= Cud =

Food regurgitated so it can be chewed further

Cud is a portion of food that returns from a ruminant's stomach to the mouth to be chewed for the second time. More precisely, it is a bolus of semi-degraded food regurgitated from the reticulorumen of a ruminant. Cud is produced during the physical digestive process of rumination.

== Rumination ==

A water buffalo chewing cud

The alimentary canal of ruminants, such as cattle, giraffes, goats, sheep, alpacas, and antelope, are unable to produce the enzymes required to break down the cellulose and hemicellulose of plant matter. Accordingly, these animals rely on a symbiotic relationship with a wide range of microbes, which largely reside in the reticulorumen, and which can synthesize the requisite enzymes. The reticulorumen thus hosts a microbial fermentation which yields products (mainly volatile fatty acids and microbial protein), which the ruminant is able to digest and absorb. This allows the animals to extract nutritional value from cellulose which is usually undigested.

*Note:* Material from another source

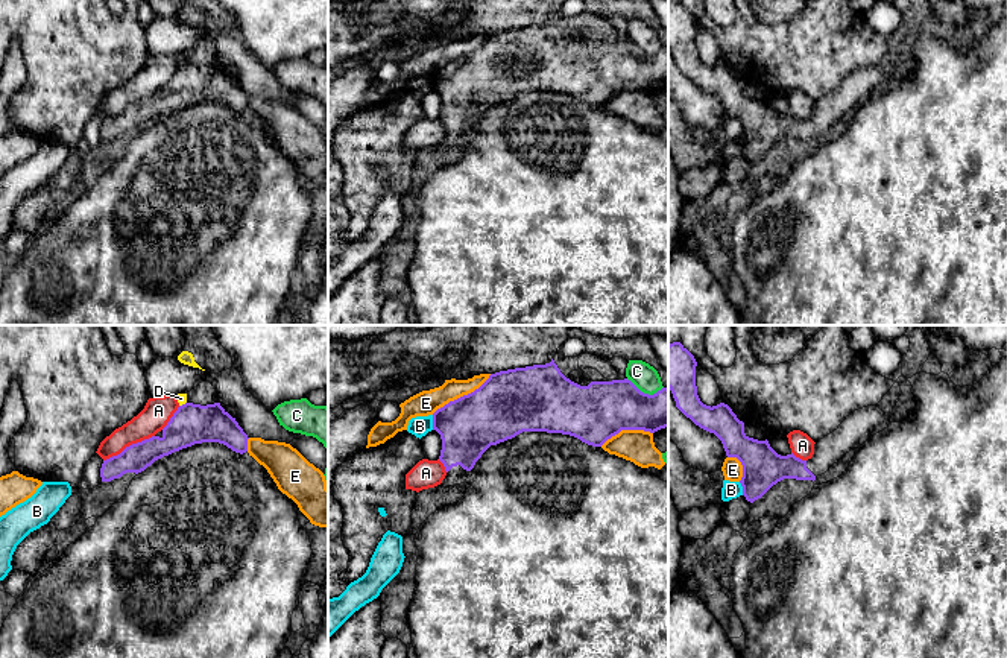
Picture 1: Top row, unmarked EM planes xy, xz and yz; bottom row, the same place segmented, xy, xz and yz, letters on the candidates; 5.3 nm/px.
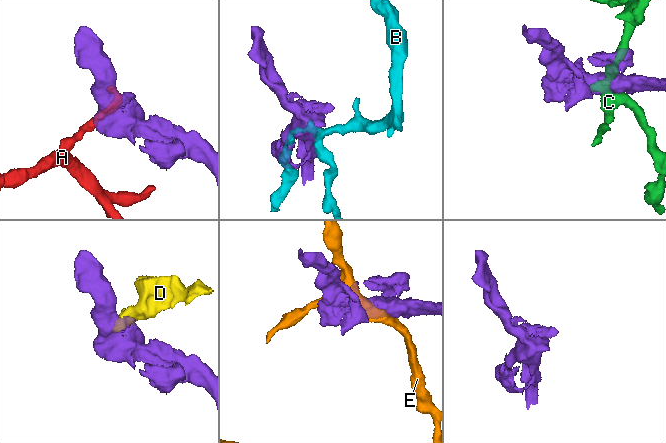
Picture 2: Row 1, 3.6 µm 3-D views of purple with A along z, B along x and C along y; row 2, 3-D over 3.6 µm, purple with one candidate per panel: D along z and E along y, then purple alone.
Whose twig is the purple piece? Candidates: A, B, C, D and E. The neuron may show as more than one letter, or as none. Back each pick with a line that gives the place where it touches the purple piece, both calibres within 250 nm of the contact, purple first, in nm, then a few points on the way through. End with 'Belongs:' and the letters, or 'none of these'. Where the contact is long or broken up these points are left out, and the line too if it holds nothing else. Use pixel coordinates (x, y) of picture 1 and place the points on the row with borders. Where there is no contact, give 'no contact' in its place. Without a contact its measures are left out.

The process of rumination is stimulated by the presence of roughage in the upper part of the reticulorumen. The chest cavity is stretched, forming a vacuum in the gullet that sucks the semi-liquid stomach content into the esophagus. From the esophagus it is taken back to the mouth with retro peristaltic movements. When the stomach content, or the cud, arrives in the mouth of the ruminant, it is pushed against the palate with the tongue to remove excess liquid, the latter is swallowed and the solid material is chewed thoroughly so the cattle can extract the minerals present in the cud brought to the surface during rumination. The function of rumination is that food is physically refined to expose more surface area for bacteria working in the reticulorumen, as well as stimulation of saliva secretion to buffer the rumen pH.

When food has been degraded sufficiently it passes from the reticulorumen through the reticulomasal orifice to the omasum followed by the abomasum to continue the digestion process in the lower parts of the alimentary canal. No enzymes are secreted in the rumen. Enzymes and hydrochloric acid are only secreted from the abomasum (fourth stomach) onwards, and ruminants function from that point onwards much like monogastric animals, such as pigs and humans.

== Chemistry ==

The reticulorumen has an optimum pH of 6.5 for the microbe population to thrive. Consumption by ruminants of an insufficiently fibrous diet leads to little cud formation and therefore lowered amounts of saliva production. This in turn is associated with rumen acidosis, where the rumen pH can fall to 5 or lower. Rumen acidosis is associated with a lowered appetite which leads to still lower rates of saliva secretion. Eventually, a collapse of the microbial ecosystem in the rumen will occur because of the low pH. Acute rumen acidosis can lead to death of the animal, and will occur if the animal is allowed to eat a diet with no roughage but high levels of highly digestible starchy concentrate. Some dairy cows in intensive systems of milk production may have sub-acute acidosis because of the high proportion of cereals in their diets. However, most producers provide adequate fodder in the form of hay to prevent this.

== Cuisine ==
Goat cud is sometimes an ingredient in Pinapaitan.